### WORK TASK
Give back each line of the data exactly.
------------------------------------------------------------
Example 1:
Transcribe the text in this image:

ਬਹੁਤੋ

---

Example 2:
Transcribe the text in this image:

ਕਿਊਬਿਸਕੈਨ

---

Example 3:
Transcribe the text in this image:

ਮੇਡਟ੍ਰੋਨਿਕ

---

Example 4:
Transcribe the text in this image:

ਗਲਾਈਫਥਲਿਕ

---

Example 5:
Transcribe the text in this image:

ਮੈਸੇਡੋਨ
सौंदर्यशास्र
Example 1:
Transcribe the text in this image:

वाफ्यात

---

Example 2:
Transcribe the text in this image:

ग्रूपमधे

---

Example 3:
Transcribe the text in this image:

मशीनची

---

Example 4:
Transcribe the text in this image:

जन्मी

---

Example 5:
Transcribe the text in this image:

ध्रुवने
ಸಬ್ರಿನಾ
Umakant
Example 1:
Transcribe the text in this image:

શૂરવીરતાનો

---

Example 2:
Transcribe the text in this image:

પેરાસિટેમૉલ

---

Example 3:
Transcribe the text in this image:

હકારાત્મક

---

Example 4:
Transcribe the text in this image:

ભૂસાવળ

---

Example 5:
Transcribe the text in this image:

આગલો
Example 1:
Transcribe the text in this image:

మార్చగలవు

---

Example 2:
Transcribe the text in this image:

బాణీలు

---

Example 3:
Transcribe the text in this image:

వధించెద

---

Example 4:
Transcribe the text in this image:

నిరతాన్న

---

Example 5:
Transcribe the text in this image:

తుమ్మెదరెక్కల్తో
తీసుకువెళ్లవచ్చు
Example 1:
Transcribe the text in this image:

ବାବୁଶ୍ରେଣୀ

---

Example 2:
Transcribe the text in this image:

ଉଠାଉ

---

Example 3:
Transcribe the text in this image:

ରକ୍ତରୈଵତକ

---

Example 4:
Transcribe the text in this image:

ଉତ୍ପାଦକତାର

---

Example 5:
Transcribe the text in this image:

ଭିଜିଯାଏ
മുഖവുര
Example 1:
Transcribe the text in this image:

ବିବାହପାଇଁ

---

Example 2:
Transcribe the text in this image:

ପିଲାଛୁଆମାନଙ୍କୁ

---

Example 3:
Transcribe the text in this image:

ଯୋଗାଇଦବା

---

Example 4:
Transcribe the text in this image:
------------------------------------------------------------
### ANSWER BELOW
Example 1:
Transcribe the text in this image:

ਬਹੁਤੋ

---

Example 2:
Transcribe the text in this image:

ਕਿਊਬਿਸਕੈਨ

---

Example 3:
Transcribe the text in this image:

ਮੇਡਟ੍ਰੋਨਿਕ

---

Example 4:
Transcribe the text in this image:

ਗਲਾਈਫਥਲਿਕ

---

Example 5:
Transcribe the text in this image:

ਮੈਸੇਡੋਨ
सौंदर्यशास्र
Example 1:
Transcribe the text in this image:

वाफ्यात

---

Example 2:
Transcribe the text in this image:

ग्रूपमधे

---

Example 3:
Transcribe the text in this image:

मशीनची

---

Example 4:
Transcribe the text in this image:

जन्मी

---

Example 5:
Transcribe the text in this image:

ध्रुवने
ಸಬ್ರಿನಾ
Umakant
Example 1:
Transcribe the text in this image:

શૂરવીરતાનો

---

Example 2:
Transcribe the text in this image:

પેરાસિટેમૉલ

---

Example 3:
Transcribe the text in this image:

હકારાત્મક

---

Example 4:
Transcribe the text in this image:

ભૂસાવળ

---

Example 5:
Transcribe the text in this image:

આગલો
Example 1:
Transcribe the text in this image:

మార్చగలవు

---

Example 2:
Transcribe the text in this image:

బాణీలు

---

Example 3:
Transcribe the text in this image:

వధించెద

---

Example 4:
Transcribe the text in this image:

నిరతాన్న

---

Example 5:
Transcribe the text in this image:

తుమ్మెదరెక్కల్తో
తీసుకువెళ్లవచ్చు
Example 1:
Transcribe the text in this image:

ବାବୁଶ୍ରେଣୀ

---

Example 2:
Transcribe the text in this image:

ଉଠାଉ

---

Example 3:
Transcribe the text in this image:

ରକ୍ତରୈଵତକ

---

Example 4:
Transcribe the text in this image:

ଉତ୍ପାଦକତାର

---

Example 5:
Transcribe the text in this image:

ଭିଜିଯାଏ
മുഖവുര
Example 1:
Transcribe the text in this image:

ବିବାହପାଇଁ

---

Example 2:
Transcribe the text in this image:

ପିଲାଛୁଆମାନଙ୍କୁ

---

Example 3:
Transcribe the text in this image:

ଯୋଗାଇଦବା

---

Example 4:
Transcribe the text in this image:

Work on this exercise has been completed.